The rush to 'open up' in parts of US is worrisome

Greg Cusack
The picture for the rest of the US is very worrisome, especially as many states – primarily in the South and Midwest – are rushing to "open up."
Greg Cusack

The new “normal” in the United States continues to be genuinely weird. While the experience in Oregon and neighboring Washington states is more like the graph for the New York metro area (not that we have had the horrendous number of cases or deaths, but that reported cases here are sharply declining and the deaths have been relatively minimal — Washington’s early tragic number of deaths was quickly halted), the picture for the rest of the US is very worrisome, especially as many states — primarily in the South and Midwest — are rushing to “open up.”

Unfortunately, my home state of Iowa is one of those opening up, although the governor is requiring some 17 counties to stay closer to a lockdown mode for that is where the concentration of coronavirus cases are.

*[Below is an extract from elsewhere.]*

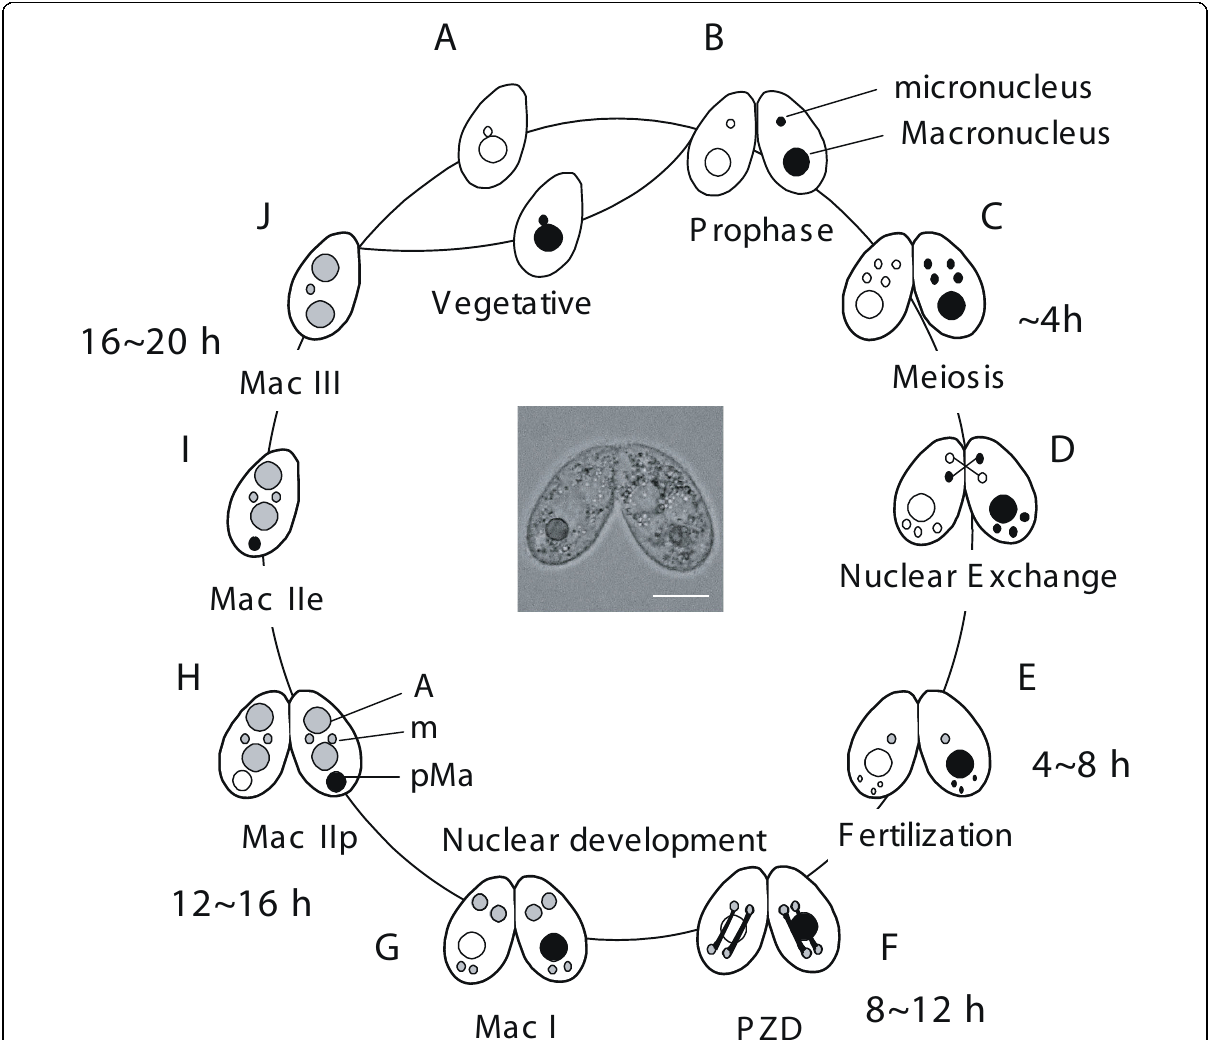
Figure 1 Nuclear events during conjugation of Tetrahymena thermophila . Conjugation in T. thermophila is a complicated process that is initiated by interaction between complementary mating types, which form a conjugating pair. A. Vegetative phase. B. Meiotic prophase. C. Meiosis. D. Nuclear exchange. One of four meiotic products mitotically divides, forming two pronucei. Subsequently, one of the pronuclei is reciprocally exchanged between mating partners. E. Fertilization (synkaryon formation). F. PZD (postzygotic division). Fertilized nucleus successively divides twice. G. Mac I. Anteriorly-located nuclei differentiate into the new macronuclei, while posterior nuclei remain the micronuclei. H. Mac IIp. The parental macronucleus migrates posteriorly and begins to degenerate. I. Mac IIe. Pair separates (exconjugants). J. Mac III. One of two micronuclei is eliminated. Progeny of T. thermophila do not undergo conjugation during the first ~100 vegetative fissions after conjugation called “ immature. ” A: macronuclear anlagen. m: micronuclei. pMa: parental macronucleus. The scale bar in photograph indicates 10 μ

As you may know, Iowa has (unfortunately) allowed a lot of agri-business companies to create huge meat-processing plants there, in addition to places where hog and cattle production is concentrated, too.

And, of course, the ongoing tensions between people who want to know facts and base their decisions upon them and those others who are part of the radical Right have become even greater.

Incompetence and denials

You may have seen photos of demonstrations in several state capitals in recent weeks that feature large groups of men — many of them armed with rapid-fire weapons of war — and some cheerleading women demanding that their states open up and return to “normal.”

This is one of the results of 20 years or more of an increasingly fact-disdaining Right-wing news and social media ascendency.

The parts of the country rushing to open up are mostly states supportive of the current administration and it reflects the reality that the burden of illness and death — besides falling upon the elderly — is also disproportionately hitting the poor and people of color.

As those photos show, most demonstrators are overwhelmingly white males.

And, of course, the politicians in the White House, having failed miserably to take to heart the lessons coming early from experience in China, are now seeking to cover up their own incompetence and denials by pivoting — as is their custom — to attacking others while never taking any responsibility for themselves.

Thus, in recent weeks they have amped up their criticism of Obama for really being behind the American unpreparedness (despite the fact that this is year 4 of the current administration) and, of course, turning to blaming China for “causing” this to happen.

While some of my fellow Americans are behaving most admirably, others keep sinking to new depths.

Greg Cusack is a retired US congressman from Iowa. He now lives in Oregon. The views expressed are his own.